Para o diretor de Regulação e Inovação da Conexis (sindicato das grandes teles), Fernando Soares, o posteiro será uma solução viável desde que não implique em custos adicionais, mas se mostra cético sobre a viabilidade dessa medida.
“É de se imaginar que o posteiro, como entidade jurídica, queira receber uma taxa de retorno. Ele não vai trabalhar de graça, né. Esse é o nosso temor”, diz.
Soares observa ainda que o decreto não deixou claro se essa empresa poderá ser do mesmo grupo econômico das distribuidoras de energia – o que poderia gerar algum potencial conflito de interesse, na sua visão.
Caso haja algum aumento de custos, a tendência é de redução da capacidade de investimentos das teles, avalia. “O que pode acontecer é o setor ter menos recursos para fazer os investimentos necessários para a expansão da rede de telecomunicações.”
Já o presidente da Associação Brasileira de Provedores de Internet e Telecomunicações (Abrint), Mauricélio Oliveira Junior, avalia que a medida embutida no decreto presidencial foi acertada.
A própria Abrint sugeriu em consulta pública a criação do posteiro, embora com outro modelo de governança.
Segundo ele, a principal vantagem dessa medida é criar uma figura “neutra” na mediação das operações entre as empresas de energia e as operadoras de internet.
“Ao trazer um novo ente, é possível chegar a soluções inovadoras para o compartilhamento, incentivando a regularização e o ordenamento”, avalia.
O presidente da Abrint pondera que, para esse modelo funcionar, é preciso ter um controle regulatório dos preços cobrados dos provedores pelo uso dos posteis.
“As agências reguladoras já se posicionaram a favor da fixação dos valores que devem ser repassados às distribuidoras de energia elétrica. É essencial que esse mesmo modelo de custos seja adotado para definir a remuneração máxima dos posteiros”, argumenta.
Próximos passos
O decreto foi publicado no último dia 20 de junho.
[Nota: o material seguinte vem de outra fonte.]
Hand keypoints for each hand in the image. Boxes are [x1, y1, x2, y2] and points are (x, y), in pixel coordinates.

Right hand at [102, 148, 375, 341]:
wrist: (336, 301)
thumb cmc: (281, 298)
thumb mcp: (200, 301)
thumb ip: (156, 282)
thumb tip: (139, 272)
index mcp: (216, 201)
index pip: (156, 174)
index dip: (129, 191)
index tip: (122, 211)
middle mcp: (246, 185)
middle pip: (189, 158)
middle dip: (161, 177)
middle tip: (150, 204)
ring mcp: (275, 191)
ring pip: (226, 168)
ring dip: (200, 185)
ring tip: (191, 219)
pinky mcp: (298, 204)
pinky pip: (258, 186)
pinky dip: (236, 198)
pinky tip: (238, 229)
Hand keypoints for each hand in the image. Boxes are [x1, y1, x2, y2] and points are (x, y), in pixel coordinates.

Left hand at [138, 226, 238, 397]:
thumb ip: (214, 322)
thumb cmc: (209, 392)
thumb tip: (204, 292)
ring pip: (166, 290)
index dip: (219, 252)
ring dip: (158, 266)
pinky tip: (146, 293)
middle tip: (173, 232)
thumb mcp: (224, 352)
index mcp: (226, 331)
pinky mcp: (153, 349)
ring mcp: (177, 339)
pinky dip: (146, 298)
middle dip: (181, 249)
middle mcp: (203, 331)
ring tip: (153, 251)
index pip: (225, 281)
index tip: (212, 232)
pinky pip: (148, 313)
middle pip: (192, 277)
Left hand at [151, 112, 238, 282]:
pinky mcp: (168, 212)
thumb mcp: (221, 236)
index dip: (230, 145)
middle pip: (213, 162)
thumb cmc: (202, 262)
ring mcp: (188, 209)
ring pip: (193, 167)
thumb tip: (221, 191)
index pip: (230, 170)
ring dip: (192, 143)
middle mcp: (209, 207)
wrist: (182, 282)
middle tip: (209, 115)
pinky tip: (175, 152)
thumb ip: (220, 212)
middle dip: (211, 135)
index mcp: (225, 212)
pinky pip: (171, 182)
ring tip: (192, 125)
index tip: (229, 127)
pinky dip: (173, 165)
A partir daí, a Aneel tem 120 dias para discutir, aprovar e divulgar a minuta do termo aditivo da prorrogação das concessões de distribuição.
Questionada se tratará do tema no âmbito de um processo específico, que já estava em andamento na autarquia federal, a agência reguladora de energia elétrica afirma que ainda está avaliando o impacto das disposições do texto na regulamentação.
Na Anatel, o conselho diretor aprovou em outubro no ano passado um regulamento sobre compartilhamento de postes. Falta avançar, no entanto, a metodologia para precificação dos pontos de fixação.
“No momento, a Anatel aguarda deliberação da Aneel”, informa a agência de telecomunicações em nota.
Para o advogado Caio José de Oliveira Alves, coordenador da equipe de Energia do Rolim, Viotti, Goulart Cardoso, é provável que o assunto demande uma revisão por parte da Anatel e uma “reflexão adicional” da Aneel antes de votar uma regulação para o tema. Ele vê risco de judicialização por parte das distribuidoras.
“Esse endereçamento da cessão obrigatória é arriscado e eu diria que pode gerar um embate jurídico de ordem de indenização para as distribuidoras”, aponta o advogado.
Ainda assim, ele entende que o decreto “endereça bem” o tema diante da dificuldade de as empresas por si só darem um desfecho ao problema.
Governo defende iniciativa
O Ministério de Minas e Energia afirma que “fomentar a concorrência da exploração comercial do espaço de infraestrutura trará maior eficiência na alocação de custos, gerando benefícios aos consumidores”.
De modo que a pasta aponta que “a cessão da exploração dos espaços em infraestrutura dos postes não impactará negativamente a tarifa de energia, podendo esta ser reduzida ou até mesmo mantida, caso seus custos já estejam otimizados”.